In effect in cases such as the Sacketts you have to have real money before you can even call the bluff, and get the EPA to enforce against you (and then get judicial review) Most of the time the EPA doesn't enforce in a timely manner because the longer it waits the higher the threatened fines get and the less likely anyone is to get financing(which means a stop to prospective environmental damage).

In terms of conceptualizing I think of the Carrol Towing test. likelyhood that you fail to prevail against the EPA vs. costs/risks if you do not. At some point even a 1% chance of failure is paralyzing when you are talking about a $50,000,000 fine. Which is why Banks always cut off financing. Even 1% is $500,000 (at this point).

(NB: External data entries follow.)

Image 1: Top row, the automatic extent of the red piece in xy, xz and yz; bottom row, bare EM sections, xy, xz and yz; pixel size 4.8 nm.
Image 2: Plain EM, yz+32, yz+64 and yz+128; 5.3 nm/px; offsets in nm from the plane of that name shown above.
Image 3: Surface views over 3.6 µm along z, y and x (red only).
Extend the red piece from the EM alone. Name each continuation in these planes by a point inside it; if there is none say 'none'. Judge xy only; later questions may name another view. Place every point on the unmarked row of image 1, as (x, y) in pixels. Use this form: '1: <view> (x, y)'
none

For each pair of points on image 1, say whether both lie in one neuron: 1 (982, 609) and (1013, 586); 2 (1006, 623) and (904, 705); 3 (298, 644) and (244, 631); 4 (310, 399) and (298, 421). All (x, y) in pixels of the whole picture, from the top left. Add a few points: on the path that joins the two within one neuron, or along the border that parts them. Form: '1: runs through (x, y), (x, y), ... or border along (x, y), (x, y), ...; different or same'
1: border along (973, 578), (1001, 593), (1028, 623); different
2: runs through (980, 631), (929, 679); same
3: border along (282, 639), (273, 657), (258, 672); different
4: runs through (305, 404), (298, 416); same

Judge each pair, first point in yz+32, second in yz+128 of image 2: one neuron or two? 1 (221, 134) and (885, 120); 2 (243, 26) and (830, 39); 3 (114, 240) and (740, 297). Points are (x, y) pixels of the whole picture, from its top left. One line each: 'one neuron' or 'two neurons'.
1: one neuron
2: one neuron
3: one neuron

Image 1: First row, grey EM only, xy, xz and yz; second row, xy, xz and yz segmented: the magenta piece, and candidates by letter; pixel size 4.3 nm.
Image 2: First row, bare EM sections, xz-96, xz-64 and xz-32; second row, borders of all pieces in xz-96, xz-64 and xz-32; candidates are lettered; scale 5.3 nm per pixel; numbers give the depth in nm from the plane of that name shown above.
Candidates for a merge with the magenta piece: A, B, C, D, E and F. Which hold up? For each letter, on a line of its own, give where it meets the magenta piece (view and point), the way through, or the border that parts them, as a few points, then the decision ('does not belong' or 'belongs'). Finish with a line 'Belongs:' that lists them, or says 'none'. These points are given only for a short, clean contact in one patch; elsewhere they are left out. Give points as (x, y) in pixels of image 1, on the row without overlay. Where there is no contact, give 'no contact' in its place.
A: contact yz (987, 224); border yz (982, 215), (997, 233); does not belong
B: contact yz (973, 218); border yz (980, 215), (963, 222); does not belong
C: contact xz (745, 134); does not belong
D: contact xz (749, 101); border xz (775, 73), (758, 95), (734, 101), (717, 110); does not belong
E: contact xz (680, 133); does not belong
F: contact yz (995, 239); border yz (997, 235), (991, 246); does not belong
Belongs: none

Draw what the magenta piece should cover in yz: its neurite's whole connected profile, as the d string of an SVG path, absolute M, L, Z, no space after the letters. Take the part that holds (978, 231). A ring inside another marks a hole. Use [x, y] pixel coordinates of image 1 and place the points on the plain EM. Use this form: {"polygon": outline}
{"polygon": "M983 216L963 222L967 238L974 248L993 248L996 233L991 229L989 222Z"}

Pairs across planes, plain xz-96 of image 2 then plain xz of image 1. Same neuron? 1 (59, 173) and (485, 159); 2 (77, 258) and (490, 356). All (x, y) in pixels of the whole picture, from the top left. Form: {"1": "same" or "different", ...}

It isn't just the banks and the contractors who bulk, most lawyers also bulk because even if you do the "right thing" and try to use the CWA permiting process that does provide for some due process, what it doesn't provide for are legal fees(costs are not recoverable under Thunder Basin) if you do win. So right or wrong you are going to have to pay a lawyer, and the experts aren't cheap. Trying to beat the EPA on a budget even with the upper hand is costly for the client.

I am actually on the side of the Sacketts, I was just argueing that in theory if I was Mr. Stewart I would be emphasizing the formal/negative aspects with a narrow state action view, i.e. this is just an advisory opinion, or an EPA wish list, it certainly isn't "final" agency action, just a paper in the mail informing the public of the EPA's position on a piece of property with respect to the CWA.

If I am PLF, then I am getting into how all this neat architectural theorizing breaks down in practice. I am digging into the mechanics/economics and exposing the formalistic emptyness of Mr. Sacketts true alternatives under such a narrow reading of state action/final agency action.